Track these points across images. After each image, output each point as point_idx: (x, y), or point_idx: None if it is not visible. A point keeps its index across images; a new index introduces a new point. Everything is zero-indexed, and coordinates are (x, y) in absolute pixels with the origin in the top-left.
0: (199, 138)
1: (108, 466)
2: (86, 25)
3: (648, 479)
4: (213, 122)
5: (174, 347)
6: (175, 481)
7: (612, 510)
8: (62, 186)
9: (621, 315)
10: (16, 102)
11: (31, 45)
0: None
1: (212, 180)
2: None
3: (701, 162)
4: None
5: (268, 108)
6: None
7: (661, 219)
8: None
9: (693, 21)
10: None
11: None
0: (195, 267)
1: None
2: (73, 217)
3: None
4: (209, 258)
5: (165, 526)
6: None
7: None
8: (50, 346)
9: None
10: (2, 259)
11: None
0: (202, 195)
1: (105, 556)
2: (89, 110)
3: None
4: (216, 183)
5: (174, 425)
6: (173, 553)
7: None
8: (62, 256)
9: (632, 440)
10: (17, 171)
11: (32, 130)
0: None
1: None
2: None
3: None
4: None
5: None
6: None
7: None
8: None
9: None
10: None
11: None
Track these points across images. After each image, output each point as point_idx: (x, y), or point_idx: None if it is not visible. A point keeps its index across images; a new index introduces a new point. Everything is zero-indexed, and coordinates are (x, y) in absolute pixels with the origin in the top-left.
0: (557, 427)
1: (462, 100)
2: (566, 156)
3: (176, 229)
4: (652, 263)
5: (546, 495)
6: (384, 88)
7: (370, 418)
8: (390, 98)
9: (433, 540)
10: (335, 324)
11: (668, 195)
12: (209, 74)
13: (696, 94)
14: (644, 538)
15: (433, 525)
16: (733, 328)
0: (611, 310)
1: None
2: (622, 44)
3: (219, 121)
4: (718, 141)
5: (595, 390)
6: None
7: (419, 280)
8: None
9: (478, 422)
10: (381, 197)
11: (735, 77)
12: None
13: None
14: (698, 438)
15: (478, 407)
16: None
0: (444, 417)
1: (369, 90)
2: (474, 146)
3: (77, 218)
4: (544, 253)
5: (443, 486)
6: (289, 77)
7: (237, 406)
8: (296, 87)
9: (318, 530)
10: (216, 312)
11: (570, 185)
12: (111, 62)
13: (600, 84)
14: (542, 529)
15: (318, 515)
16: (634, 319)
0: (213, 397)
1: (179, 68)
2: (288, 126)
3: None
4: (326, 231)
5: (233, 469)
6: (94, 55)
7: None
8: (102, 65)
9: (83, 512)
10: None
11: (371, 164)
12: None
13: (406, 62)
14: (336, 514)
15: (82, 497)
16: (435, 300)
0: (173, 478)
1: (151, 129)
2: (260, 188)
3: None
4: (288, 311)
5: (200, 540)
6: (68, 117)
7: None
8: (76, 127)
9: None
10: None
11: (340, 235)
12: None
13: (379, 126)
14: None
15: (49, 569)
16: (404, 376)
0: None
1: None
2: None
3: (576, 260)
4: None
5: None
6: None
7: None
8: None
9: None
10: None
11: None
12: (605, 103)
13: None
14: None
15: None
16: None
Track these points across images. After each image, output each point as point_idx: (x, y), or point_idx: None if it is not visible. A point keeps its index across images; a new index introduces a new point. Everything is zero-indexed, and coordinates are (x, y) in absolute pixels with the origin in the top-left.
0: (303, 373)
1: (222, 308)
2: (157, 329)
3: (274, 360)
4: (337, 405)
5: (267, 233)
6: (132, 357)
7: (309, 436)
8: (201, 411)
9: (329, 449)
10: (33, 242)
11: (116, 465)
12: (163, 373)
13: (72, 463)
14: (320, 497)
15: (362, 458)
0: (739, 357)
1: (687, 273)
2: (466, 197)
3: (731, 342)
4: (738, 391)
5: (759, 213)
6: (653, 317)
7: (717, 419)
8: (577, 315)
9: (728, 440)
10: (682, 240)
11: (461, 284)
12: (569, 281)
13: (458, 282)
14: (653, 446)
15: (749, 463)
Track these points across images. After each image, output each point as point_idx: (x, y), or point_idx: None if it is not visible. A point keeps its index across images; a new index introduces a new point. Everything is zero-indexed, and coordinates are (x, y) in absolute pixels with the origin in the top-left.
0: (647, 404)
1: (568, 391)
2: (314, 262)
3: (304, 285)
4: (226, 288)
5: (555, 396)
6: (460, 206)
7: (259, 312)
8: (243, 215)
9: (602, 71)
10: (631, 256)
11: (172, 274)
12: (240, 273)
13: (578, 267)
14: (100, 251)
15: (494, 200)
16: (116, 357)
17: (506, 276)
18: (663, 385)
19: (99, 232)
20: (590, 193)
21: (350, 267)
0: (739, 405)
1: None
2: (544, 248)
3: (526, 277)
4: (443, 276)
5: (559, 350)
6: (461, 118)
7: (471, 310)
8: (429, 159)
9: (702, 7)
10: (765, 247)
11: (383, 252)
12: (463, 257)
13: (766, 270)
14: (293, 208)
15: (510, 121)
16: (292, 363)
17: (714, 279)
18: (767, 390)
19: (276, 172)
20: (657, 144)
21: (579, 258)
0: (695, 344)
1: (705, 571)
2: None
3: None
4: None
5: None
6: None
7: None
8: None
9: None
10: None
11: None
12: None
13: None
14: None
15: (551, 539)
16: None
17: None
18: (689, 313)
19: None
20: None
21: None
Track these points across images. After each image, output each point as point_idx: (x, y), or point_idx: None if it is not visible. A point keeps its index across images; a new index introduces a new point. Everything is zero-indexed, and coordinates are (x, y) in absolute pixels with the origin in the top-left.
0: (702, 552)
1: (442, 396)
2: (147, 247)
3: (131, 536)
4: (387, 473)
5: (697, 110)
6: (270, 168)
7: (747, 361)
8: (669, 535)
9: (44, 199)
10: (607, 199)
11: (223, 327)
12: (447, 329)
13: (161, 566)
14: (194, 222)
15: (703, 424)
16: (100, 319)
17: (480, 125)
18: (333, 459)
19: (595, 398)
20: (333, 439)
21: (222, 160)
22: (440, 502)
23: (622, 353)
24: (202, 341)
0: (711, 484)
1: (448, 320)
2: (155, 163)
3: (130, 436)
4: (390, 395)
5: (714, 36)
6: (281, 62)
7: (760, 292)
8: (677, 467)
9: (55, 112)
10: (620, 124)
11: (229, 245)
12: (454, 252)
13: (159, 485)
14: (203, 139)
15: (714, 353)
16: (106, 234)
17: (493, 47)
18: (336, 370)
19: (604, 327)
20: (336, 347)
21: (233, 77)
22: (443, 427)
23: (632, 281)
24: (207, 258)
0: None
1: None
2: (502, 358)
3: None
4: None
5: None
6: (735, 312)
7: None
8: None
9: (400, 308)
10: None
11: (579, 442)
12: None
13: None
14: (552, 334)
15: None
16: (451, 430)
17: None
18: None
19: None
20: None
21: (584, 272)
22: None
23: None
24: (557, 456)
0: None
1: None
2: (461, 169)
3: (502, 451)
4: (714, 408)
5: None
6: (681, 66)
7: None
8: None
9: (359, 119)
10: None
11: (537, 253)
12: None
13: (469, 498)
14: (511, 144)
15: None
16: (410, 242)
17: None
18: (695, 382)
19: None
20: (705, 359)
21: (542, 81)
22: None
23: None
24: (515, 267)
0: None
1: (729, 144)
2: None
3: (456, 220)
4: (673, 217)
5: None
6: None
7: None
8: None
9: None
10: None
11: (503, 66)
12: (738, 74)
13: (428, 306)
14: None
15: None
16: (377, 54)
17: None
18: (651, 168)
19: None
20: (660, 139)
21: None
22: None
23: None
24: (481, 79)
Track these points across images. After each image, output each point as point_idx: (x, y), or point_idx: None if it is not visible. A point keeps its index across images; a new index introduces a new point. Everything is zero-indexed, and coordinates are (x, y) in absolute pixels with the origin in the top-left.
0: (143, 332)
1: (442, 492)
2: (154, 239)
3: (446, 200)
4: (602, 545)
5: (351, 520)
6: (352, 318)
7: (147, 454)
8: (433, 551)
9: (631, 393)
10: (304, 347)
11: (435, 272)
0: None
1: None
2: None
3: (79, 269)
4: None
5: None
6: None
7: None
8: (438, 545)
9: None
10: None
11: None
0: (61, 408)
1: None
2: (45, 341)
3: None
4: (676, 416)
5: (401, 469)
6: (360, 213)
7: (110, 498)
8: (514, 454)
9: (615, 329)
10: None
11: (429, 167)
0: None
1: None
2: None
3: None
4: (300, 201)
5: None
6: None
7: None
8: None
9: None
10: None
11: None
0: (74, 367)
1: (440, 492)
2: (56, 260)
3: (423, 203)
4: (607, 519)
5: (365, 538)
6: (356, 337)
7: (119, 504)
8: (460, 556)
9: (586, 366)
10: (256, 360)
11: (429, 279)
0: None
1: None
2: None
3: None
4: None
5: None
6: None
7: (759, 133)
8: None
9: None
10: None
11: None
-- -- --
**Given problem:** Output as a numbered list the rows from the start of the records through the line containing "4: (209, 258)", omitting any blank lines.

**The answer:**
1. Track these points across images. After each image, output each point as point_idx: (x, y), or point_idx: None if it is not visible. A point keeps its index across images; a new index introduces a new point. Everything is zero-indexed, and coordinates are (x, y) in absolute pixels with the origin in the top-left.
2. 0: (199, 138)
3. 1: (108, 466)
4. 2: (86, 25)
5. 3: (648, 479)
6. 4: (213, 122)
7. 5: (174, 347)
8. 6: (175, 481)
9. 7: (612, 510)
10. 8: (62, 186)
11. 9: (621, 315)
12. 10: (16, 102)
13. 11: (31, 45)
14. 0: None
15. 1: (212, 180)
16. 2: None
17. 3: (701, 162)
18. 4: None
19. 5: (268, 108)
20. 6: None
21. 7: (661, 219)
22. 8: None
23. 9: (693, 21)
24. 10: None
25. 11: None
26. 0: (195, 267)
27. 1: None
28. 2: (73, 217)
29. 3: None
30. 4: (209, 258)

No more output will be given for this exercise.